AstraZeneca’s $1.1 billion cost-cutting effort has taken its latest round of jobs. Facing the prospect of lower U.S. revenues next year, the company has pulled the trigger on “necessary, but difficult decisions” to chop 700 positions.
AstraZeneca will eliminate the jobs throughout its U.S. commercial organization and North American headquarters in Wilmington, DE, where about 120 positions have been cut, according to a spokesperson. The remaining are field-based sales and nonsales jobs.
“While these decisions are in the best interest of our future, this is a difficult time for our entire U.S. organization, particularly for the people who are directly impacted,” according to a company statement on Thursday. The cuts are specific to the U.S. commercial business a.

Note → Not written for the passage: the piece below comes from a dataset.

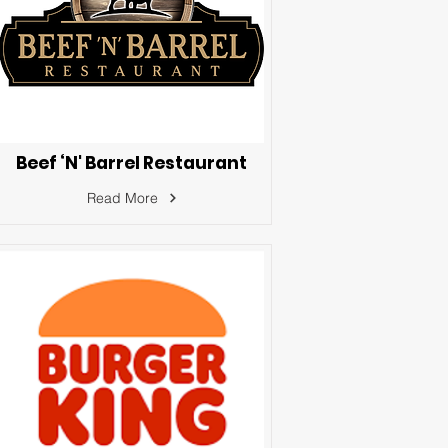
Beef ‘N' Barrel Restaurant
Read More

London-based AstraZeneca is suffering under generic competition for two of its once-top sellers, stomach med Nexium, which faced its first copycats last year, and Crestor, the statin drug that’s been losing ground to generics since May 2016.
The latest job cuts come days after AstraZeneca said it would move some U.K. finance jobs to Malaysia, Costa Rica and Poland as it works to consolidate back-office work in those three locations. Those moves are also part of the company’s $1.1 billion cost-cutting effort first announced earlier this year.
“We will continue our commitment to treat all of our employees with respect and minimize disruption,” AZ’s statement said.
And Thursday’s cuts come amid a bad week overall for pharma jobs, with several of AZ’s peers announcing cutbacks. Mylan announced the biggest round, saying it’ll cut “less than 10%” of its global workforce of more than 35,000 employees. Endo has announced layoffs of 375 sales employees, and up to 80 staffers at Perrigo face the ax.
AstraZeneca’s current struggles hinge on the demise of Crestor. Though the company has some promising new drugs helping to fill the gap, including cancer-fighter Lynparza, they’re not enough to make up for Nexium and Crestor, both longtime blockbusters. Nexium brought in $3 billion in 2014, before generics hit, and Crestor put up $5 billion last year, about 21% of the company’s $23.6 billion in sales.
AstraZeneca’s U.S. revenue expectations also reflect pricing pressure in respiratory and diabetes, where payers are seeking to put a lid on costs by pitting drugmakers against each other for discounts.
“We continue to face loss of exclusivity impacts from many of our legacy products and work to compete in an ever-changing external environment,” the company said in its statement.
So far this year, AstraZeneca has reported a core operating profit decrease of 12% in the first quarter, following that up with a 22% slide in in the second quarter and a 12% decline in the third quarter.
Part of its overhaul includes an effort to “reshape” the company’s manufacturing network as it looks to bolster its capacity in biologics and slim down elsewhere.